SOURCE EXCERPT
↓
No, seriously it was a combination of living 1/2 mile from the threshold of RAF Merryfield's RW26 when 208 AFS was there - plus the odd visiting ac such as Canberras and, on one occasion, a Lancaster which had flown down all the way from Kinloss with salmon for the Officers' Mess dining-in night! There were many military aircraft flying around at low level in those days such as Sea Venoms, Wyverns, Sabres, then Hunters - and even the odd Mossie from the CAACU at Exeter. I also used to go with my father to Dunkeswell, Lulsgate and Weston Zoyland on his business - and there was the annual Yeovilton Air Show; I can still remember the Avro 707C, the Scimitar and the Sea Vixen making their appearances there. We all knew about the household names of John Cunningham, Bill Bedford, John Derry, Peter Twiss (1132 mph in the Fairey Delta 2!), etc etc - the newspapers reported the 707/Comet 4 transatlantic contest, the London-Paris race, the feats of the Black Arrows (saw them at Merryfield's last proper air show in 1958!).......
↑
REQUIREMENTS
1. Using the aviation reminiscence above, answer each question:
(a) How far from the threshold of RAF Merryfield's RW26 did the writer live?
(b) Where had the visiting Lancaster flown from, and what did it bring?
(c) What speed is credited to Peter Twiss, and in which aircraft?
2. Say whether each statement agrees with the aviation reminiscence above. Answer yes or no and quote the words that decide it.
(a) The Mossie mentioned came from the CAACU at Exeter.
(b) The writer saw the Black Arrows at the annual Yeovilton Air Show.
(c) The writer went to Dunkeswell with their father.

RECORD LIST
↓
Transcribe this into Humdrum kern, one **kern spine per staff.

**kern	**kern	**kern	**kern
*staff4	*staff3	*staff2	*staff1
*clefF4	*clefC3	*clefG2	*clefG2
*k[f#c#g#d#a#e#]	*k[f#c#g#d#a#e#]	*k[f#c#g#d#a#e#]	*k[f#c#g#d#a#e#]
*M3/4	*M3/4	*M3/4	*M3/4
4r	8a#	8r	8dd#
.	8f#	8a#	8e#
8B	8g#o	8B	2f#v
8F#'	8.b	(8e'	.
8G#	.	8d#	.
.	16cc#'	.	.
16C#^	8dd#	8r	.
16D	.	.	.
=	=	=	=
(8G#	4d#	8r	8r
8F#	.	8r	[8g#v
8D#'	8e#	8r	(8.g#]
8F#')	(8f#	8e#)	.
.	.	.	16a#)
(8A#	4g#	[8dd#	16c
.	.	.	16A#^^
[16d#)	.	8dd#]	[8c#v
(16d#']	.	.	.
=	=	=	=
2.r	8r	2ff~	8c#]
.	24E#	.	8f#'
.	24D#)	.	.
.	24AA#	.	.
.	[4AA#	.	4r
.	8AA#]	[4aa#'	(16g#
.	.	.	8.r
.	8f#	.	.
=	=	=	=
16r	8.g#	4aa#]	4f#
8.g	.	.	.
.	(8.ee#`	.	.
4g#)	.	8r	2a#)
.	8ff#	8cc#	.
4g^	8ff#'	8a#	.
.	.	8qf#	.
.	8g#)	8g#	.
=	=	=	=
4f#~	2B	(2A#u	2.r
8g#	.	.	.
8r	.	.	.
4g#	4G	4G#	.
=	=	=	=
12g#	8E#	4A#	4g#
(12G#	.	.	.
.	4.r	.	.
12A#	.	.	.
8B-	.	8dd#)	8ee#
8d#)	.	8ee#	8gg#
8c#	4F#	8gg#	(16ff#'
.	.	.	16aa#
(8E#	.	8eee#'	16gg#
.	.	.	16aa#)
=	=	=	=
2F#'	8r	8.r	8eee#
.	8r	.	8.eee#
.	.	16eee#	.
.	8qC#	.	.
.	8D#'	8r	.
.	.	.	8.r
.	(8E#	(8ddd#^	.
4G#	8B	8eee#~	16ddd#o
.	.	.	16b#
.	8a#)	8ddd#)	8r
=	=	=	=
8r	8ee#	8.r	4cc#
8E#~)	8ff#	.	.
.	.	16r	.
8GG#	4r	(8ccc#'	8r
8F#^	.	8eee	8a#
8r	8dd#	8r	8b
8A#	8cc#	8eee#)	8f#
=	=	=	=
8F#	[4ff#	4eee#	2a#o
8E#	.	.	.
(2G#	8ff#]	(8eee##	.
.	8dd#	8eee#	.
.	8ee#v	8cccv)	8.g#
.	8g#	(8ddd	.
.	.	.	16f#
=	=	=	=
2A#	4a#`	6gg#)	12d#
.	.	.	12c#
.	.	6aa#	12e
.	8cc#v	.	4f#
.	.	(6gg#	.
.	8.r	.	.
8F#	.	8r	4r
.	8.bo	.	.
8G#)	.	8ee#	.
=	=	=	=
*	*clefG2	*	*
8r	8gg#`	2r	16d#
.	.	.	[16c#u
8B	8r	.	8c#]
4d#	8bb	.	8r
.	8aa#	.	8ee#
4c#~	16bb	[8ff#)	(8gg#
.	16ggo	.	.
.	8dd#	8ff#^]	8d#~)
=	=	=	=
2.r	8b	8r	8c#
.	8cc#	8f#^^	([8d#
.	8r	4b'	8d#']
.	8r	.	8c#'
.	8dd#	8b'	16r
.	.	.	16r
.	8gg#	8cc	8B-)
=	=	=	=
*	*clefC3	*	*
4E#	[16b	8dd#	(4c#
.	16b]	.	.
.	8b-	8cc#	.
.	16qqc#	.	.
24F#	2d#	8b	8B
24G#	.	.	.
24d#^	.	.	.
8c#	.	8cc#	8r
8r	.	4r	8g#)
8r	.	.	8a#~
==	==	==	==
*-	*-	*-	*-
↑
RESPONSES TO THE TASKS
1.
(a) 1/2 mile.
(b) From Kinloss, with salmon for the Officers' Mess dining-in night.
(c) 1132 mph, in the Fairey Delta 2.

2.
(a) Yes: "even the odd Mossie from the CAACU at Exeter"
(b) No: "saw them at Merryfield's last proper air show in 1958!"
(c) Yes: "I also used to go with my father to Dunkeswell, Lulsgate and Weston Zoyland on his business"